Bizlere düşen yegane görev, Milli Mücadele’de yakılan meşaleyi daha ileri taşımak ve eksiklerimizden ders alarak harici bedhahların ve dahili işbirlikçilerinin oyunlarına karşı daha hazırlıklı olmaktır.
Kliklerin kurduğu bu kumpas süreçleri boyunca Türk Ortodoks Patrikhanesi’ni her koldan zayıflatmaya çalıştılar. Bu zayıflatma ve itibarsızlaştırma oyunlarının üzerine giderek, birlik ve beraberliğimizi daha da güçlendirdik. İçimizdeki dayanışma ruhunu pekiştirdik, dışarıdan gelen saldırılara karşı daha hazırlıklı hale geldik ve bu saldırılara boyun eğmeyeceğimizi bir kez daha herkese gösterdik.

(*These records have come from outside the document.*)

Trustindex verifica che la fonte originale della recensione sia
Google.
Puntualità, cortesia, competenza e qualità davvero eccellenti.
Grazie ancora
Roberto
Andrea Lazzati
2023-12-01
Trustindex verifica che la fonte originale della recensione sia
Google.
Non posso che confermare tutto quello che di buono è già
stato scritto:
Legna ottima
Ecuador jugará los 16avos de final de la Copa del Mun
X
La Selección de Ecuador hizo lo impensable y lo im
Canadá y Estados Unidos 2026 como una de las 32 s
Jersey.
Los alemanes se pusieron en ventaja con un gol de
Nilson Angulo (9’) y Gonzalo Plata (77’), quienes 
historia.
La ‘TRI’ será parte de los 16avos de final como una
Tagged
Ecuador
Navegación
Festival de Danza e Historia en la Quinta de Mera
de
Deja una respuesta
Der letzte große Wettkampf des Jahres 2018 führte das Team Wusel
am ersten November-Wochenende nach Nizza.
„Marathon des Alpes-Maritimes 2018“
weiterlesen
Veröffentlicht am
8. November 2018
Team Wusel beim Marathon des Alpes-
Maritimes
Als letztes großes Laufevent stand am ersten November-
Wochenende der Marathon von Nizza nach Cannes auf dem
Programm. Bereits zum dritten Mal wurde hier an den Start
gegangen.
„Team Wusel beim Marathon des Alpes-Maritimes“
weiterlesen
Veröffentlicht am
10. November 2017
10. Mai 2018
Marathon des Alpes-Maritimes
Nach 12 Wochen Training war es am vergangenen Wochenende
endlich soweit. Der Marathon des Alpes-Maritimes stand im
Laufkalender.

Bağımsız Türk Ortodoks Patrikhanesi olarak, Mustafa Kemal Atatürk'ün çizdiği yoldan asla ayrılmayacağımızı ve her ne olursa olsun Türk Birliği'ne duyduğumuz inancımızı her daim koruyacağımızı belirtmek isteriz. Atatürk'e ve Türklüğün kaderine kesilemeyen cezaları şimdi bizlere kesmeye çalışan şer odaklarının işbirlikçi beslemeleriyle mücadele edecek kadar güçlüyüz.

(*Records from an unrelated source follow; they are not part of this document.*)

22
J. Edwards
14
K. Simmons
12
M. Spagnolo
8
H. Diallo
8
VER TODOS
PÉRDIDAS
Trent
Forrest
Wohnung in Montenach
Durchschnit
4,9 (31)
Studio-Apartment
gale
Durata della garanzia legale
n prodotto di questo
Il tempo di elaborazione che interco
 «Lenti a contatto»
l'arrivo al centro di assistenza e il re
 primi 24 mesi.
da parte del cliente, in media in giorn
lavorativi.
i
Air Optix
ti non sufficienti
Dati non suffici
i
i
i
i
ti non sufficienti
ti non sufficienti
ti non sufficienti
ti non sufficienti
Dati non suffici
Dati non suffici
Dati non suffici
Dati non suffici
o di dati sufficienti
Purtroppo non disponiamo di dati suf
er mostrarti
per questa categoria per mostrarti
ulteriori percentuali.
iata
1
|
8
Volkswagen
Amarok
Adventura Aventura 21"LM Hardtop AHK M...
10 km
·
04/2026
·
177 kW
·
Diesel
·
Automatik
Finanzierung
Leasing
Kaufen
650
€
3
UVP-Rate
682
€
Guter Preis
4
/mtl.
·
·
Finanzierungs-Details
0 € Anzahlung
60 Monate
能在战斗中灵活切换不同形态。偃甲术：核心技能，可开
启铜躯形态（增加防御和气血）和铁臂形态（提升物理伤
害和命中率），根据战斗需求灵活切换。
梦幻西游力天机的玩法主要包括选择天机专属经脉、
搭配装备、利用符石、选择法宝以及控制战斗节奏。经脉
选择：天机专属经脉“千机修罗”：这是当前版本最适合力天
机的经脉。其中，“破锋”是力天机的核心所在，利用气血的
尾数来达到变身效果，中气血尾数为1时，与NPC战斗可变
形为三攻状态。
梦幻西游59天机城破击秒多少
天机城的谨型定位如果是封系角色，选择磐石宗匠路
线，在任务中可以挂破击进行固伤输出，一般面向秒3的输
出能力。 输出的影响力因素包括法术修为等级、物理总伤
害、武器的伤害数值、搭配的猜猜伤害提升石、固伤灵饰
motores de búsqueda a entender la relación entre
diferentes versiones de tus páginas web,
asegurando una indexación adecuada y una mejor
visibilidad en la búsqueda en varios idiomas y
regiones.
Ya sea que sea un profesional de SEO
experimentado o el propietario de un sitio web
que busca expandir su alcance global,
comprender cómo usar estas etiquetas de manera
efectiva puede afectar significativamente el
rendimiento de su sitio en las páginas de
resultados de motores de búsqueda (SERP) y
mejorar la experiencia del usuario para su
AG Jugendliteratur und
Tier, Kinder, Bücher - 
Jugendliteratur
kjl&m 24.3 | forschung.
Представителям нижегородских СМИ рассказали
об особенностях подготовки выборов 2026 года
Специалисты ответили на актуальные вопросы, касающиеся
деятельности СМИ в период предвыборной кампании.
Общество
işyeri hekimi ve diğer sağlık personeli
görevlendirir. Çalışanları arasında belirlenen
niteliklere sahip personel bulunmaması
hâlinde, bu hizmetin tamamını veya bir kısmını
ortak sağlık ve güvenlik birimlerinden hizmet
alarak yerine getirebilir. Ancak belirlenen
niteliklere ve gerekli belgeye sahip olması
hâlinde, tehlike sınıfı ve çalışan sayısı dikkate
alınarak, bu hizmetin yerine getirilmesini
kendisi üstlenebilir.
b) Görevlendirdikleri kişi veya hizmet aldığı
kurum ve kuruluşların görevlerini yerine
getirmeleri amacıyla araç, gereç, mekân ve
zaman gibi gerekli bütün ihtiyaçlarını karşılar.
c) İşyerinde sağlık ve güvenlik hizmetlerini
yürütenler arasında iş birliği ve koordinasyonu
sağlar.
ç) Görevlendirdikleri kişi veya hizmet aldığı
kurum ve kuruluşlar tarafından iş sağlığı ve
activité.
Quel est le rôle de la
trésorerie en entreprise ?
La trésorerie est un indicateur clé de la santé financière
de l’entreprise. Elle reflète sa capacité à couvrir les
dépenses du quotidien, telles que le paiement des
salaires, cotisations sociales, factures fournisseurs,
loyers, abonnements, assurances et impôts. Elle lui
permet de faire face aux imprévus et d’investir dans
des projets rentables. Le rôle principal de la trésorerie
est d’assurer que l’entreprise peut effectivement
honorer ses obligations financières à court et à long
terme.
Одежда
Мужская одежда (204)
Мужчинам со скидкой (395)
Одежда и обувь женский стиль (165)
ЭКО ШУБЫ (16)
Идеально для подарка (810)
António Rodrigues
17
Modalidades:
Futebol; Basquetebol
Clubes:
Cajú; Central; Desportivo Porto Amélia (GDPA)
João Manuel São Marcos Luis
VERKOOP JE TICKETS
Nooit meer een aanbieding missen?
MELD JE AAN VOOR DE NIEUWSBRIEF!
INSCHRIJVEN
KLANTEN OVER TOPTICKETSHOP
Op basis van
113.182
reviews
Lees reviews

Türkiye Cumhuriyeti, bütün emperyal oyunlara rağmen birlik ve beraberlikteki kararlığımız ile kurulmuş; aynı kararlılık ve azim ile yüz yılını tamamlamıştır. Bu nedenledir ki bütün bu kliklerin yegane amacı birlik olma ülküsüyle mücadele eden Türkleri bölerek birbirlerinden uzaklaştırmaktır.
Bu zorlu süreçler asla bir yenilgi olarak görülmemeli aksine bizlere güçlenmemiz için fırsat olmalıdır. Birlikte hareket ederek, Türkiye Cumhuriyeti’nin ve onun kurumlarından biri olan Bağımsız Türk Ortodoks Patrikhanesi’nin varlığını ilelebet daim kılmak adına var gücümüzle çalışacağız. Hep birlikte daha güçlü ve dayanıklı yarınlar inşa edeceğimizden emin olabiliriz.
“Türk, Türk'ü korusun. Tanrı, Türk'e yar olsun.”